When they got to the car, he stopped dead, those deep emerald eyes glassy with fatigue but strangely intense as they roamed over her face. “You sure about this? The barge isn’t up to your usual standards.” For the first time he sounded unsure, and more confused than pissed off, so she ignored the implied dig—and the misconception.
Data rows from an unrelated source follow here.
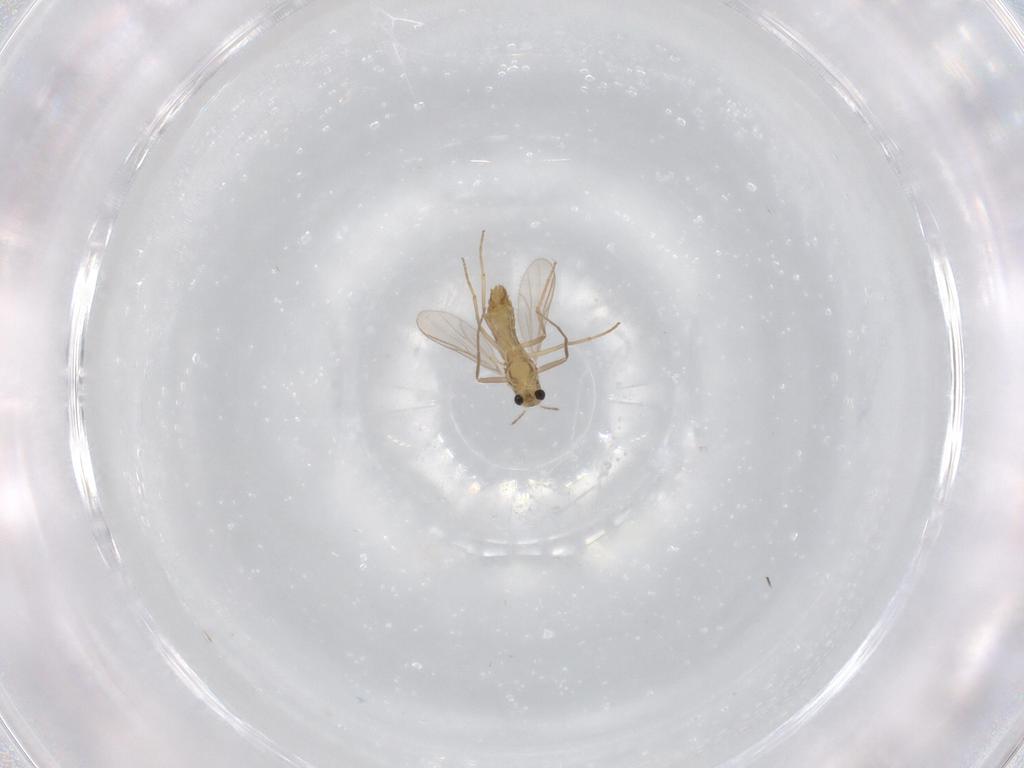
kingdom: Animalia
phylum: Arthropoda
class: Insecta
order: Diptera
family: Chironomidae
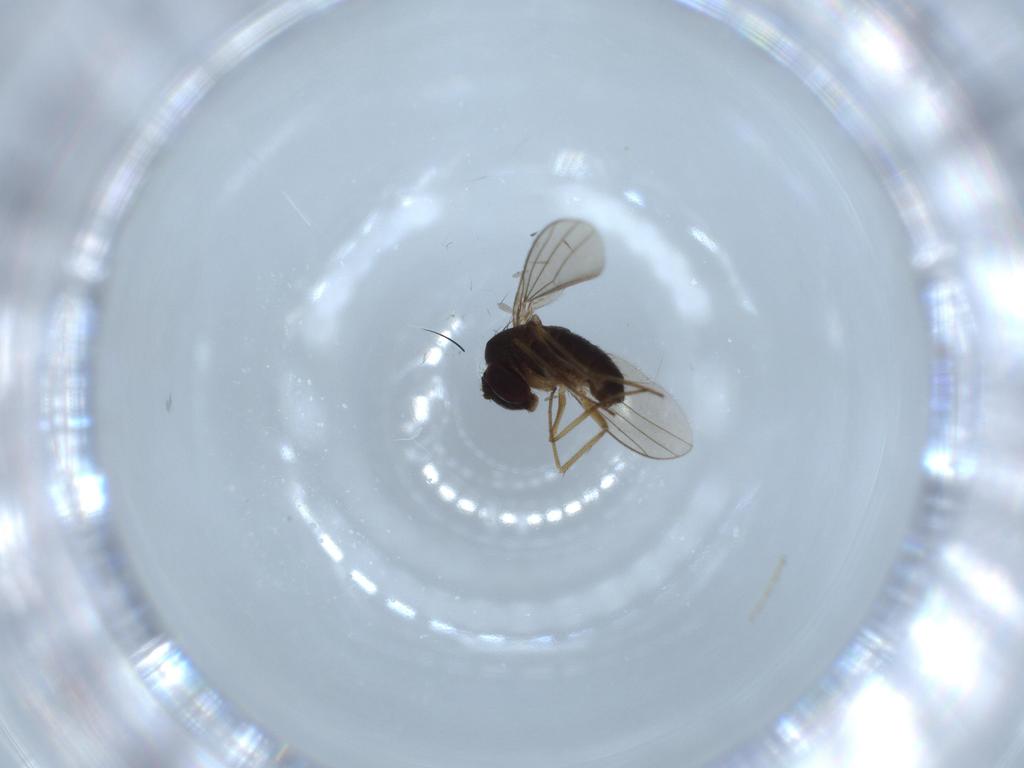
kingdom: Animalia
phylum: Arthropoda
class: Insecta
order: Diptera
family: Dolichopodidae
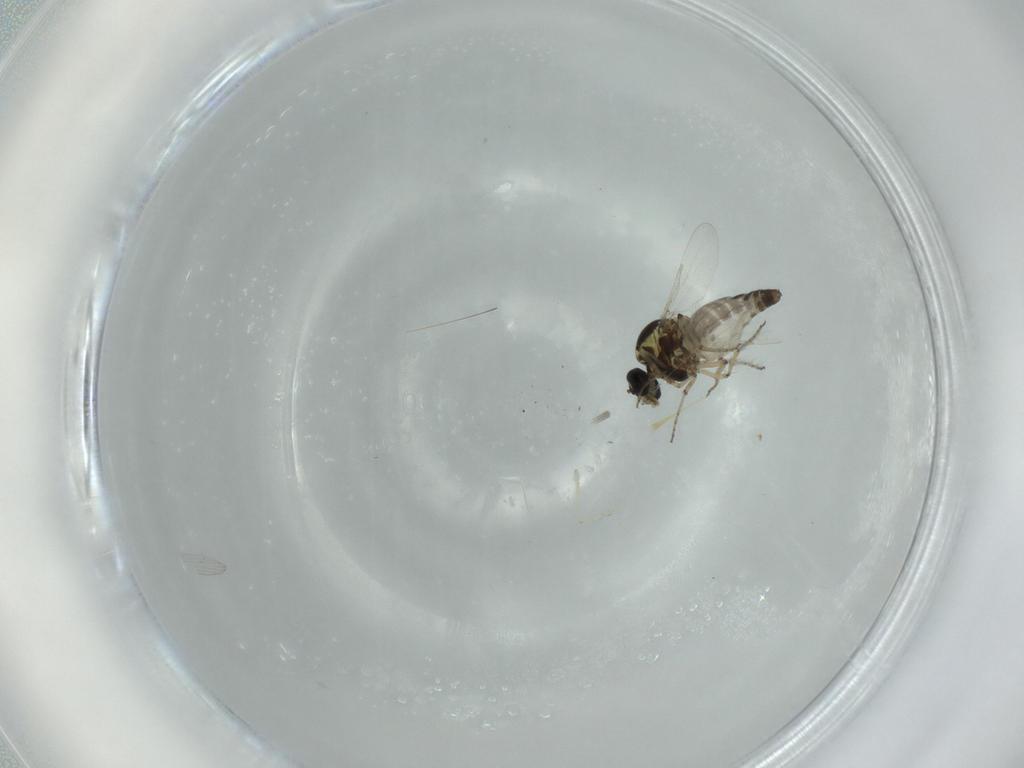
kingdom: Animalia
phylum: Arthropoda
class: Insecta
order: Diptera
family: Cecidomyiidae
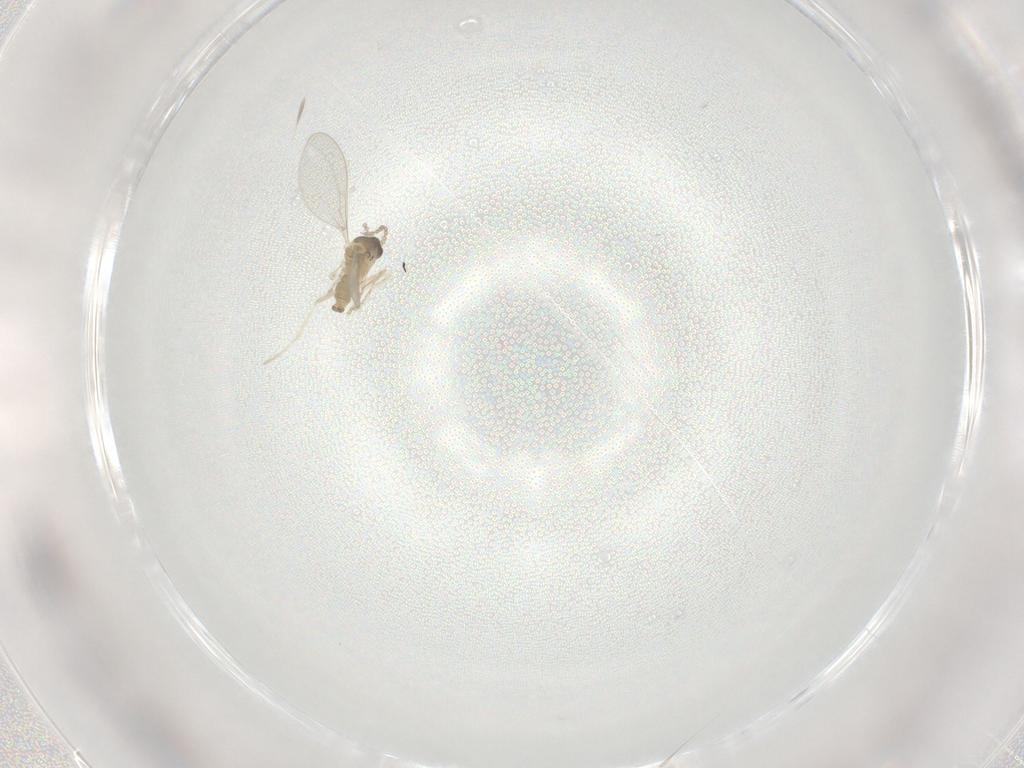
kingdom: Animalia
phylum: Arthropoda
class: Insecta
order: Diptera
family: Cecidomyiidae
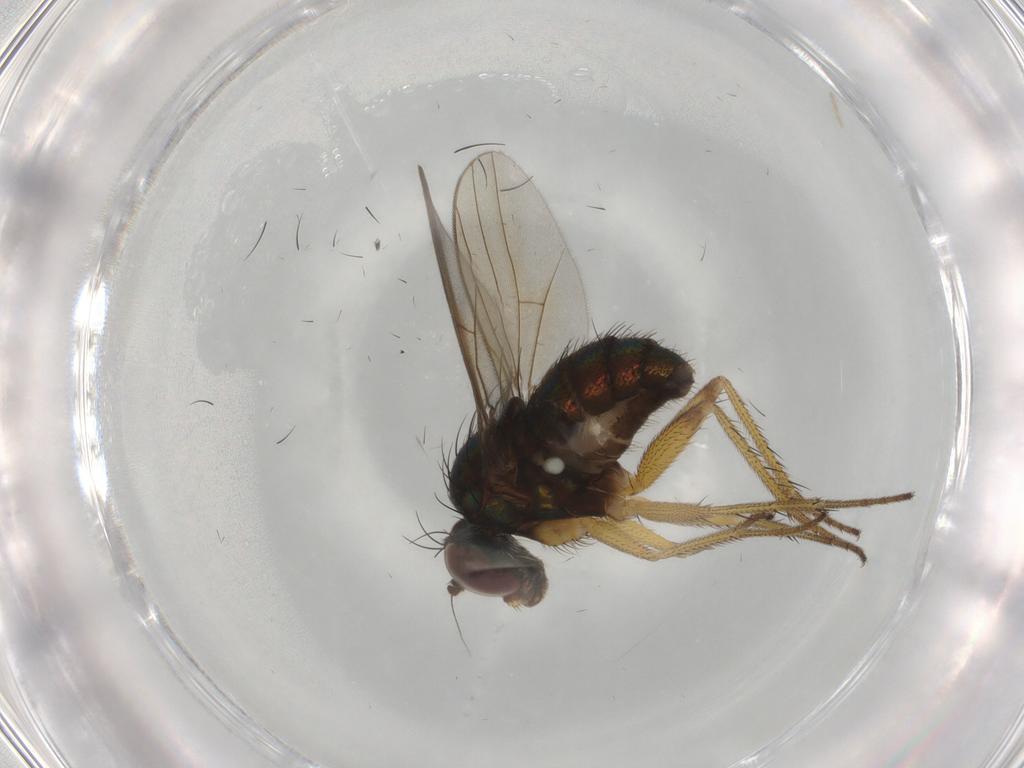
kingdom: Animalia
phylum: Arthropoda
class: Insecta
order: Diptera
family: Dolichopodidae
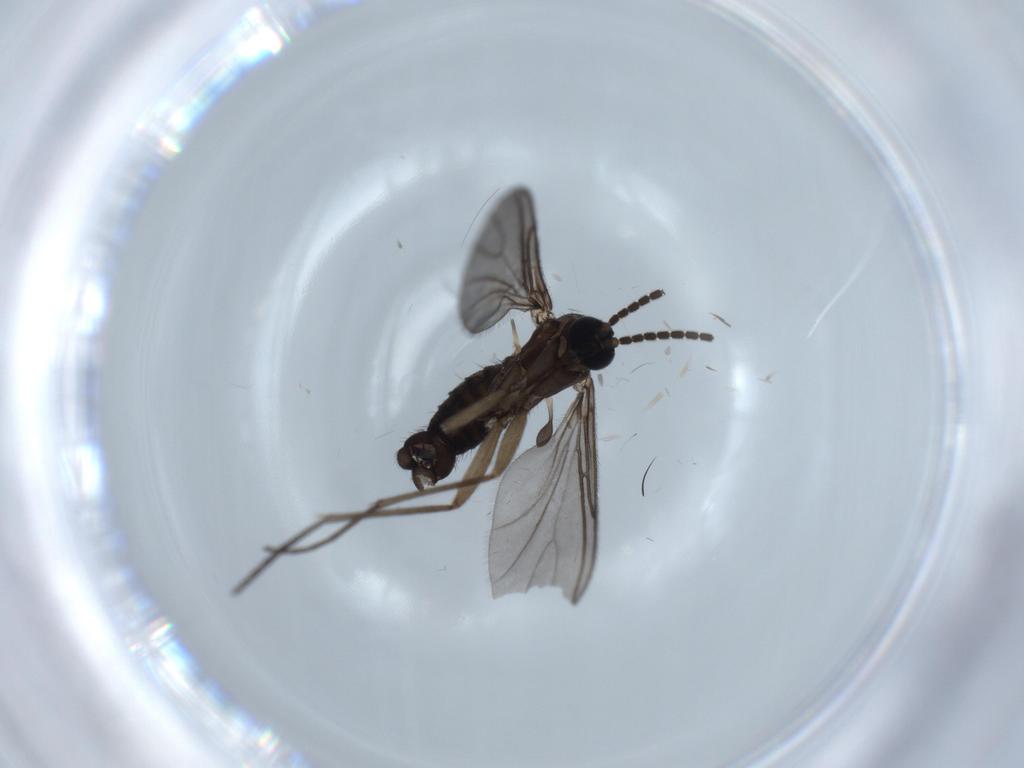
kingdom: Animalia
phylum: Arthropoda
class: Insecta
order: Diptera
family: Sciaridae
He had no idea how low her standards had sunk, before she’d gotten into the program. Back when she was sofa-surfing the fleshpots of Continental Europe and doing her utmost to lose herself in a haze of booze and other controlled substances, a house barge in Brooklyn would have been the height of luxury. Plus she’d always been surprisingly frugal and low maintenance, despite her often luxurious surroundings. Because she’d been born with a serious case of wanderlust, and she’d learned at an early age that material comfort could often mask an emotional wasteland.

That wanderlust had led her astray in her teens, when it had stopped being about enjoying new experiences and instead become a plea for attention or a uniquely self-destructive way of dealing with all the things in her life she couldn’t control.

“Don’t worry about me,” she said, pulling open the heavy door of his SUV. “You won’t even know I’m there.”

“Yeah, right,” he grumbled, giving her another steely-eyed once-over, which set off unfortunate sizzles of reaction all over her skin.

Seriously, what a shame the man was such a monumental grump, because he could bottle sexy with that glare.